L’arbre d’obéissance de Joël Baqué

 « Certains de ces ascètes sont des fous ou des demi-fous, soit, mais ceux qui gardent suffisamment de mots pour commenter leur folie, ceux dont la constance dans l’oraison est suffisamment éloquente, ces demi-fous, comment nommer l’autre moitié de cela qui les constitue, quel mot mettre sur cela qui échappe à la raison et à l’expérience communes ? Que poser sur l’autre plateau de la balance ? L’homme n’est pas sécable comme une galette de blé, en lui se mêlent toutes les saisons, une part de lui verdoie quand une autre est prise dans les glaces, sa bouche dit une chose et ses yeux le contraire. (…) Dieu est infiniment plus grand que l’imagination la plus féconde, c’est pourquoi nous ne savons rien ou presque rien. »

Il est fêté le 1er septembre par les Eglises d’Orient.

Il vécut toute sa vie dans l’ascèse et l’austérité au nord de la Syrie entre 388 et 459 après Jésus-Christ, dont plus de quarante années au sommet d’une colonne.
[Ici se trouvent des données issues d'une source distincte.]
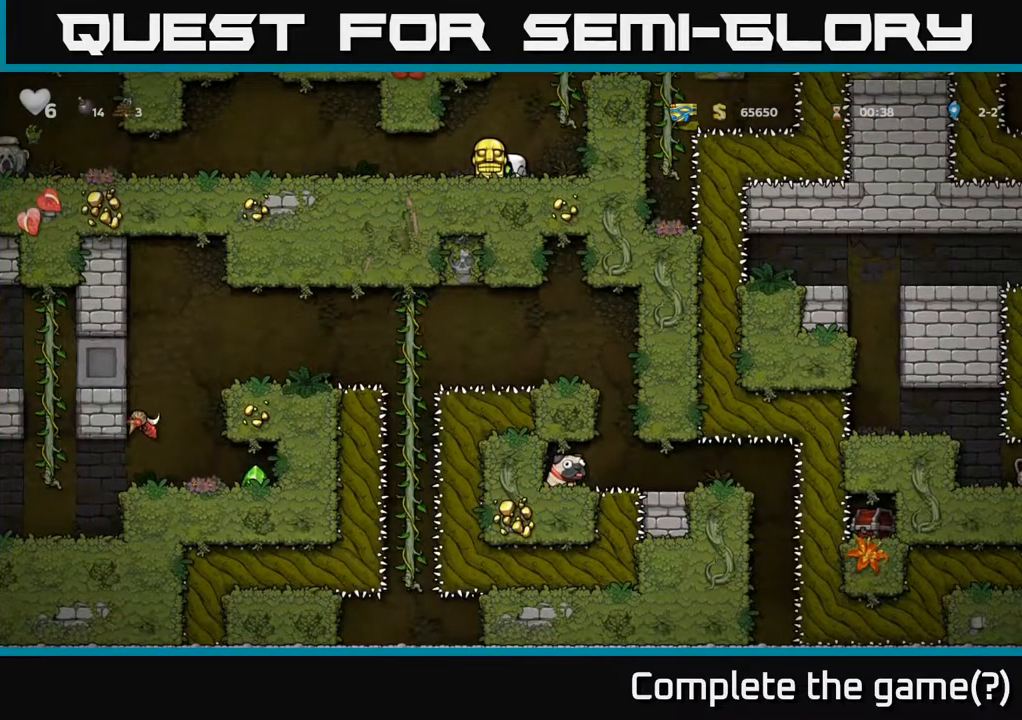
{"buttons": ["DPAD_LEFT"], "left_stick": "center", "right_stick": "center", "events": [[100, "DPAD_DOWN", "up"], [150, "DPAD_LEFT", "down"]]}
Ne pouvant ni s’allonger ni ne voulant y descendre, il était nourri par quelques victuailles placées dans un panier qu’il hissait jusqu’à lui.

Respecté de l’empereur Théodose II et de sa femme Eudoxie, contemporain de Sainte Geneviève avec laquelle il est dit qu’il entretint quelques correspondances, il eut de nombreux disciples et attira une foule innombrable de pèlerins ou de spectateurs. Il mourut sur sa colonne en position de prière.
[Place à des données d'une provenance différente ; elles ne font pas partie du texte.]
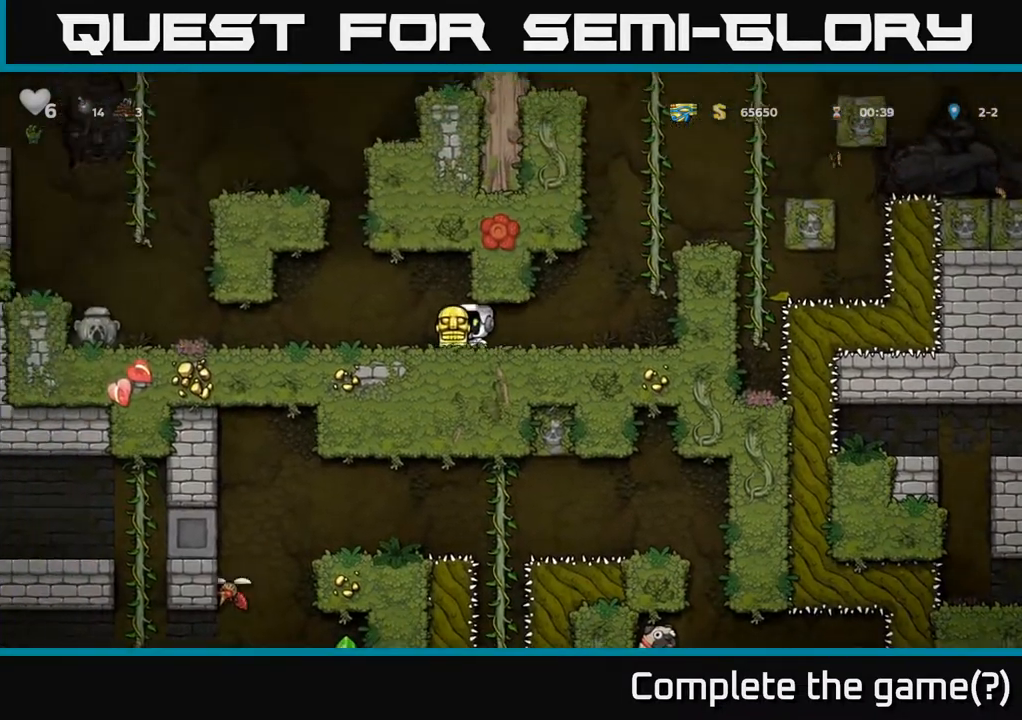
{"buttons": ["DPAD_LEFT"], "left_stick": "center", "right_stick": "center", "events": []}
Son nom est Siméon le Stylite.

Contemporain de Siméon, évêque de Cyr, figure remarquée lors de plusieurs conciles, reconnu comme l’un des principaux historiens ecclésiastiques de l’Antiquité tardive, on lui doit l’une des premières biographies de Siméon.

Son nom est Théodoret de Cyr.

Tels sont les deux protagonistes de cet étonnant mais sublime roman de la rentrée.

Etonnant quant au sujet, car qui aujourd’hui peut s’intéresser à un stylite du 5ème siècle, un saint de l’église byzantine dont la vie est certes une prouesse d’austérité et de d’abandon total en Dieu, mais peut sembler un tantinet saugrenue. Rien ne vaut un bref sondage auprès de mes meilleurs alliés, je veux nommer mes adorables trolls, pour vite m’apercevoir que ce sujet est en fait assez fascinant : les questions qui ont fusé ont porté essentiellement sur des aspects purement pratiques, il me faut bien l’avouer, l’aspect spirituel ayant été relégué au degré ultime de l’incompréhension. Et nous voilà à rechercher iconographies, images, détails quant à la taille de la colonne, la présence ou non de poulies pour relever le panier en osier, le nombre de positions possibles sur le sommet de la colonne, les modalités de déplacement d’une colonne à l’autre (Siméon a changé plusieurs fois de colonnes au cours de sa vie, la dernière mesurant 18 m de haut) …

Sublime sur le fond, ce roman est une pure merveille quant à la finitude de l’homme, en ce que confronté à l’inexorabilité de la mort, et face à lui-même, la multitude des facettes de son être le conduit tour à tour au divin ou au désespoir, à l’orgueil ou à l’humilité, à la folie ou au don absolu.

« Le temps terrestre n’a pas de profondeur, il n’est qu’une surface où nous glissons, saisis par l’intensité de certains instants, abasourdis par la fugacité d’une existence. Nous sommes des enfants, puis très vite des enfants aux peaux ridées (…) et à peine arrivés, nous devons nous préparer à rendre des comptes, et notre faiblesse s’avère sans limite. »  fait-il dire à Théodoret qui tient la plume de ce roman.

Cénobites et anachorètes : deux appels de vie radicale de nature à interpeler et bousculer la pensée de nos contemporains et qui constituent le cœur de ce premier livre de la rentrée littéraire.

Joël Baqué,  est né en 1963. Ex CRS, officier de police judiciaire à Nice en 2017, il est l’auteur de poésies et de plusieurs romans remarqués.

3 réponses
  1. Dom-Dom
    Dom-Dom dit :

    Je dois avouer que le sujet peut surprendre: un homme juché sur une colonne
    où il vit humblement son quotidien. Au-delà du choix de vie, je trouve la position
    choisie riche de symbole: prendre de la hauteur, poser son regard sur toute chose
    de plus haut, se rapprocher aussi de ce qui est tout en haut. Cet exemple d’ascension,
    dans l’humilité, est une belle image et aussi une source de méditation. Car si la colonne
    est signe d’ascension, elle se voit de loin; ainsi pour celui qui « monte » en sainteté.